* _Task statement_
Repeat everything in the listing exactly, except for the images.
· · ·
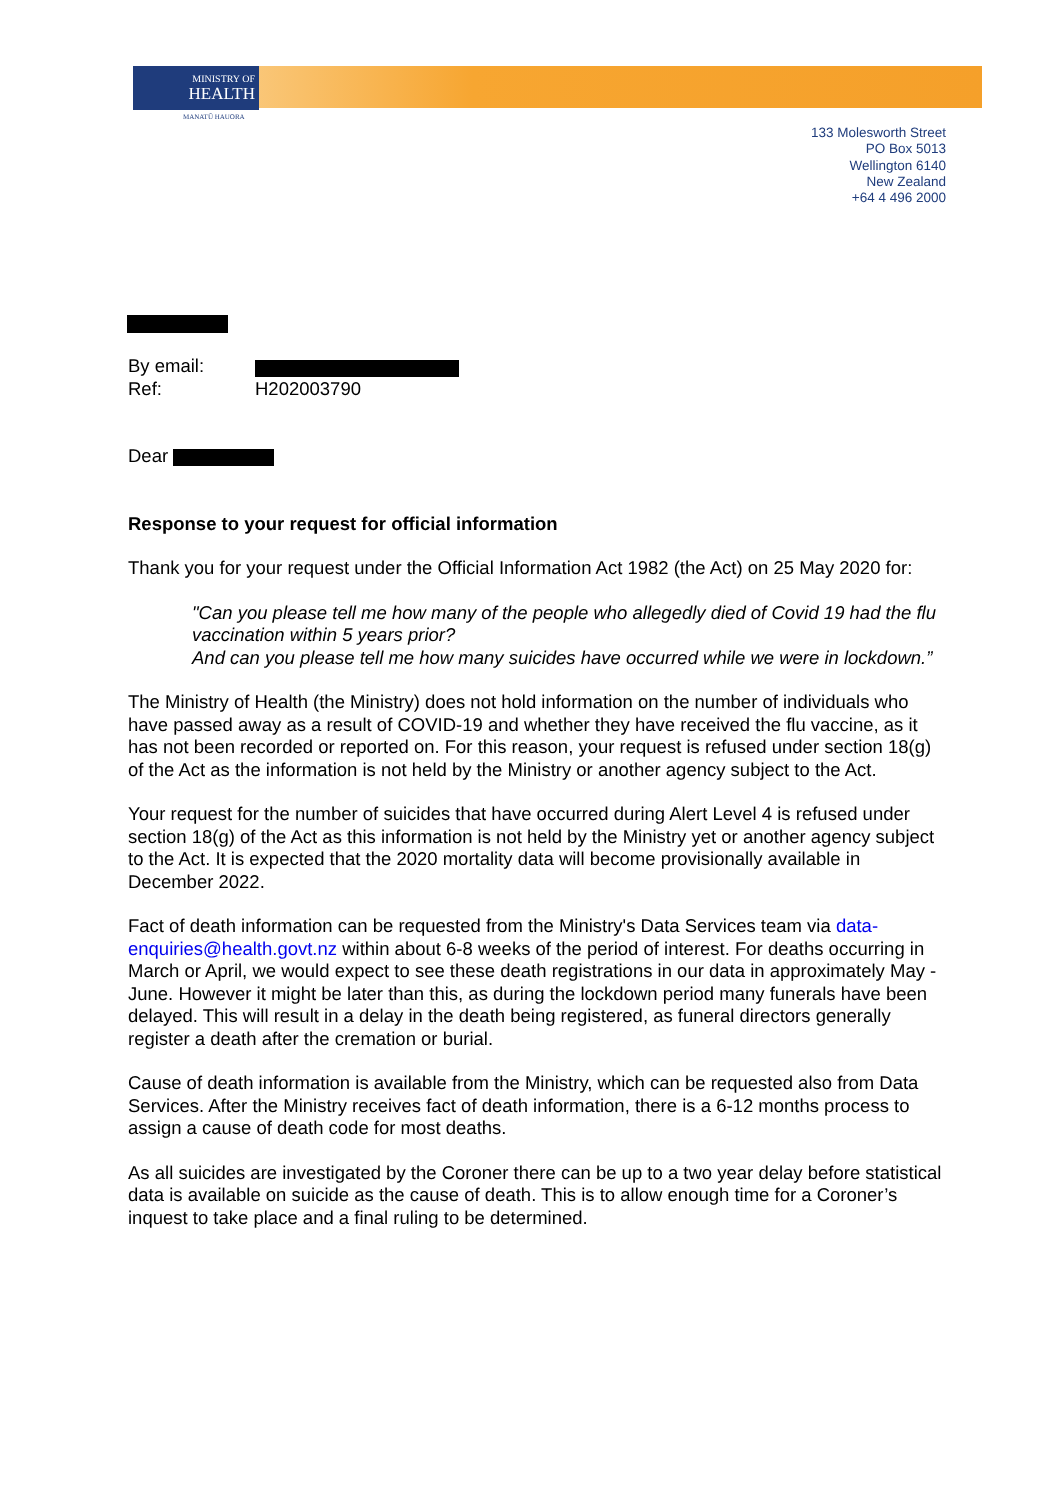MINISTRY OF
HEALTH
MANATŪ HAUORA
133 Molesworth Street
PO Box 5013
Wellington 6140
New Zealand
+64 4 496 2000
By email:
Ref: H202003790
Dear
Response to your request for official information
Thank you for your request under the Official Information Act 1982 (the Act) on 25 May 2020 for:
"Can you please tell me how many of the people who allegedly died of Covid 19 had the flu vaccination within 5 years prior?
And can you please tell me how many suicides have occurred while we were in lockdown.”
The Ministry of Health (the Ministry) does not hold information on the number of individuals who have passed away as a result of COVID-19 and whether they have received the flu vaccine, as it has not been recorded or reported on. For this reason, your request is refused under section 18(g) of the Act as the information is not held by the Ministry or another agency subject to the Act.
Your request for the number of suicides that have occurred during Alert Level 4 is refused under section 18(g) of the Act as this information is not held by the Ministry yet or another agency subject to the Act. It is expected that the 2020 mortality data will become provisionally available in December 2022.
Fact of death information can be requested from the Ministry's Data Services team via data-enquiries@health.govt.nz within about 6-8 weeks of the period of interest. For deaths occurring in March or April, we would expect to see these death registrations in our data in approximately May - June. However it might be later than this, as during the lockdown period many funerals have been delayed. This will result in a delay in the death being registered, as funeral directors generally register a death after the cremation or burial.
Cause of death information is available from the Ministry, which can be requested also from Data Services. After the Ministry receives fact of death information, there is a 6-12 months process to assign a cause of death code for most deaths.
As all suicides are investigated by the Coroner there can be up to a two year delay before statistical data is available on suicide as the cause of death. This is to allow enough time for a Coroner’s inquest to take place and a final ruling to be determined.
· · ·
* _Written solution_
MINISTRY OF
HEALTH
MANATŪ HAUORA
133 Molesworth Street
PO Box 5013
Wellington 6140
New Zealand
+64 4 496 2000
By email:
Ref: H202003790
Dear
Response to your request for official information
Thank you for your request under the Official Information Act 1982 (the Act) on 25 May 2020 for:
"Can you please tell me how many of the people who allegedly died of Covid 19 had the flu vaccination within 5 years prior?
And can you please tell me how many suicides have occurred while we were in lockdown.”
The Ministry of Health (the Ministry) does not hold information on the number of individuals who have passed away as a result of COVID-19 and whether they have received the flu vaccine, as it has not been recorded or reported on. For this reason, your request is refused under section 18(g) of the Act as the information is not held by the Ministry or another agency subject to the Act.
Your request for the number of suicides that have occurred during Alert Level 4 is refused under section 18(g) of the Act as this information is not held by the Ministry yet or another agency subject to the Act. It is expected that the 2020 mortality data will become provisionally available in December 2022.
Fact of death information can be requested from the Ministry's Data Services team via data-enquiries@health.govt.nz within about 6-8 weeks of the period of interest. For deaths occurring in March or April, we would expect to see these death registrations in our data in approximately May - June. However it might be later than this, as during the lockdown period many funerals have been delayed. This will result in a delay in the death being registered, as funeral directors generally register a death after the cremation or burial.
Cause of death information is available from the Ministry, which can be requested also from Data Services. After the Ministry receives fact of death information, there is a 6-12 months process to assign a cause of death code for most deaths.
As all suicides are investigated by the Coroner there can be up to a two year delay before statistical data is available on suicide as the cause of death. This is to allow enough time for a Coroner’s inquest to take place and a final ruling to be determined.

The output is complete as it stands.